OPINIÃO

A importância do Nobel

O prêmio emocionou o mundo e foi considerado um dos mais importantes concedidos à medicina em todos os tempos. Só falta agora alguém dizer que a academia é infiltrada por comunistas

Imagem do autor
Cadastrado por

SÉRGIO GONDIM

Publicado em 13/10/2023 às 0:00 | Atualizado em 13/10/2023 às 6:24
Notícia
X

Por um desses fenômenos que ocorre no mundo de tempos em tempos, muitas pessoas foram recentemente abduzidas por opiniões sobre vários assuntos, até sobre medicina. Em um efeito de manada, muita gente passou a seguir os mesmos posicionamentos em temas como o tratamento de doenças, o uso de vacinas e tantos outros, com grupos divulgando nas redes sociais, algo parecido com uma lavagem cerebral.

Abandonando as fontes antes consultadas para conhecimento dos avanços científicos e fechando os olhos para estudos aprovados internacionalmente, passaram a incorporar como verdades os pitacos e opiniões de líderes religiosos, políticos, curiosos e dos chamados influenciadores digitais, com uma lógica primária e sem fundamento.

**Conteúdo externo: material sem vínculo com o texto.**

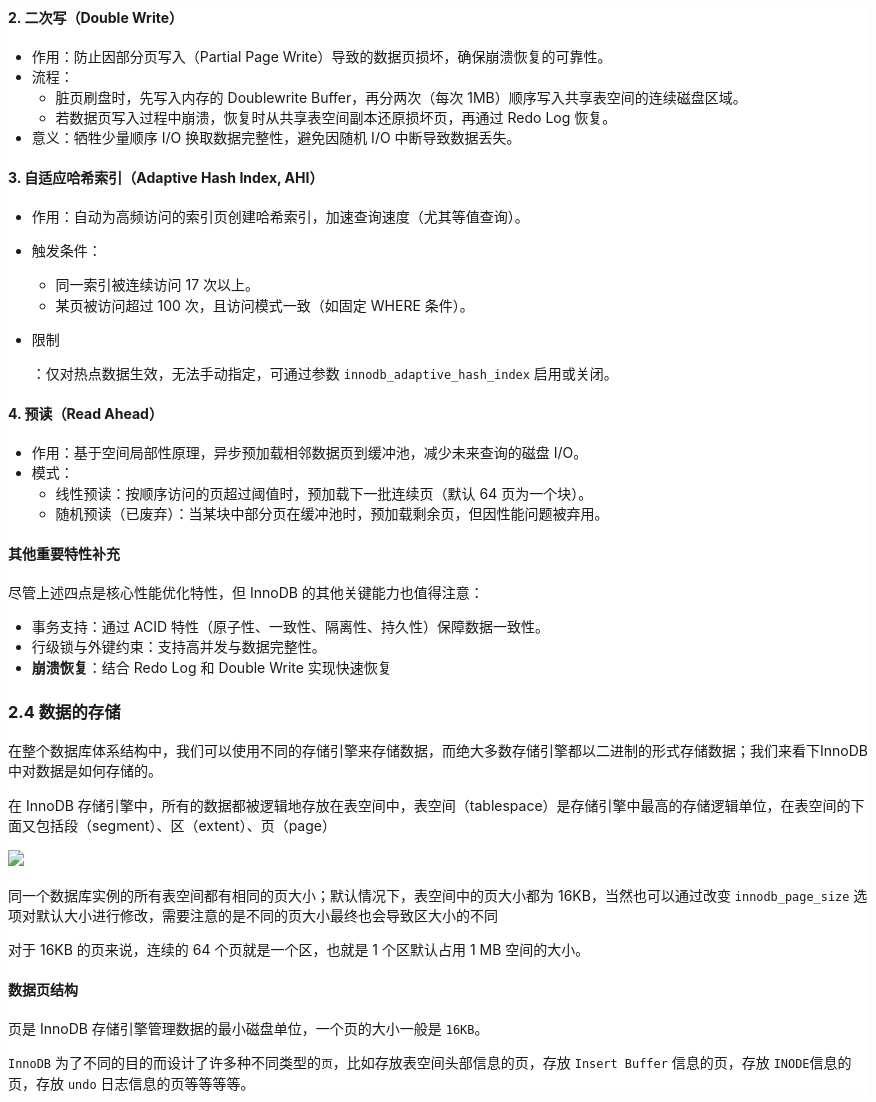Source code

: #### 2. 二次写（Double Write）

- 作用：防止因部分页写入（Partial Page Write）导致的数据页损坏，确保崩溃恢复的可靠性。
- 流程：
  - 脏页刷盘时，先写入内存的 Doublewrite Buffer，再分两次（每次 1MB）顺序写入共享表空间的连续磁盘区域。
  - 若数据页写入过程中崩溃，恢复时从共享表空间副本还原损坏页，再通过 Redo Log 恢复。
- 意义：牺牲少量顺序 I/O 换取数据完整性，避免因随机 I/O 中断导致数据丢失。

#### 3. 自适应哈希索引（Adaptive Hash Index, AHI）

- 作用：自动为高频访问的索引页创建哈希索引，加速查询速度（尤其等值查询）。

- 触发条件：

  - 同一索引被连续访问 17 次以上。
  - 某页被访问超过 100 次，且访问模式一致（如固定 WHERE 条件）。

- 限制

  ：仅对热点数据生效，无法手动指定，可通过参数 `innodb_adaptive_hash_index` 启用或关闭。

#### 4. 预读（Read Ahead）

- 作用：基于空间局部性原理，异步预加载相邻数据页到缓冲池，减少未来查询的磁盘 I/O。
- 模式：
  - 线性预读：按顺序访问的页超过阈值时，预加载下一批连续页（默认 64 页为一个块）。
  - 随机预读（已废弃）：当某块中部分页在缓冲池时，预加载剩余页，但因性能问题被弃用。

#### 其他重要特性补充

尽管上述四点是核心性能优化特性，但 InnoDB 的其他关键能力也值得注意：

- 事务支持：通过 ACID 特性（原子性、一致性、隔离性、持久性）保障数据一致性。
- 行级锁与外键约束：支持高并发与数据完整性。
- **崩溃恢复**：结合 Redo Log 和 Double Write 实现快速恢复



### 2.4 数据的存储

在整个数据库体系结构中，我们可以使用不同的存储引擎来存储数据，而绝大多数存储引擎都以二进制的形式存储数据；我们来看下InnoDB 中对数据是如何存储的。

在 InnoDB 存储引擎中，所有的数据都被逻辑地存放在表空间中，表空间（tablespace）是存储引擎中最高的存储逻辑单位，在表空间的下面又包括段（segment）、区（extent）、页（page）

![](https://img.starfish.ink/mysql/table-space.jpg)

 

 同一个数据库实例的所有表空间都有相同的页大小；默认情况下，表空间中的页大小都为 16KB，当然也可以通过改变 `innodb_page_size` 选项对默认大小进行修改，需要注意的是不同的页大小最终也会导致区大小的不同 

对于 16KB 的页来说，连续的 64 个页就是一个区，也就是 1 个区默认占用 1 MB 空间的大小。

#### 数据页结构

页是 InnoDB 存储引擎管理数据的最小磁盘单位，一个页的大小一般是 `16KB`。

`InnoDB` 为了不同的目的而设计了许多种不同类型的`页`，比如存放表空间头部信息的页，存放 `Insert Buffer` 信息的页，存放 `INODE`信息的页，存放 `undo` 日志信息的页等等等等。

Passaram a ignorar respeitadas fontes de conhecimento médico, deixaram de debater nos fóruns apropriados, preferindo disseminar conceitos genéricos simplórios, do tipo "é um reforço para a imunidade", com risíveis argumentos. Além de ignoradas, as fontes de conhecimento médico passaram a ser hostilizadas e canceladas, caso publicassem algo diferente das teses derivadas de crenças ou posições políticas.

Um dos mais impressionantes fenômenos ocorreu com as vacinas contra a COVID 19. Mesmo depois de publicados artigos evidenciando a eficácia e segurança no New England Journal of Medicine, Journal of American Medical Association, British Medical Journal e tantas outras tradicionalmente comprometidas com a ciência, com elevado nível de credibilidade, se algum médico aconselhava a população a se vacinar, era rotulado de imbecil e "esquerdopata". Na ocasião classificavam o imunizante como "vassassina", ignorando por completo os fatos e replicando teses conspiratórias mirabolantes.

Incrível!

Se as opiniões da manada apenas os transformassem em bobos, nada a comentar, mas como dimensionar o mal que fizeram? Quanta gente hesitou em se vacinar? Quantas mortes poderiam ter sido evitadas? Esse comportamento já ocorrera antes com a febre amarela e mais recentemente com a notícia de que a vacina contra Influenza teria, no Brasil, a finalidade de eliminar os aposentados para resolver o déficit da previdência! Na ocasião, muitos acreditaram e evitaram a vacina.

Agora, o prêmio Nobel concedido ao Doutor Weissman e Doutora Karikó, mais do que merecido pelos milhões de vidas salvas (além do potencial para uso em várias outras doenças infecciosas, autoimunes e câncer), antes de tudo demonstra como se faz ciência. As pesquisas com RNA mensageiro (mRNA) existem há meio século e em 2005 a revista Immunity publicou estudo dos dois premiados abordando técnicas que desaguaram agora nas vacinas contra a COVID 19 e mudaram o rumo da pandemia. Os simplórios alegavam que foi tudo feito às pressas. Ignoravam testes clínicos com vacinas baseadas em mRNA já no início dos anos 2000 e que já estava previsto seu uso para outros vírus em 2025. A pandemia de fato acelerou os processos e os direcionou para um vírus completamente novo, mas foram décadas de estudos de alta complexidade e profundidade, contrastando com recomendações intuitivas anedóticas de que um mineral "abre a porta do vírus permitindo a entrada do antiparasitário que o destruirá, reforçado pela vitamina da imunidade, todos se usados precocemente".

Era de fazer chorar.

O prêmio emocionou o mundo e foi considerado um dos mais importantes concedidos à medicina em todos os tempos. Só falta agora alguém dizer que a academia é infiltrada por comunistas e que existe uma conspiração dos organismos internacionais "esquerdopatas" para conceder o Nobel aos responsáveis pela "vassassina".

Perdoa-lhes porque não sabem o que fazem.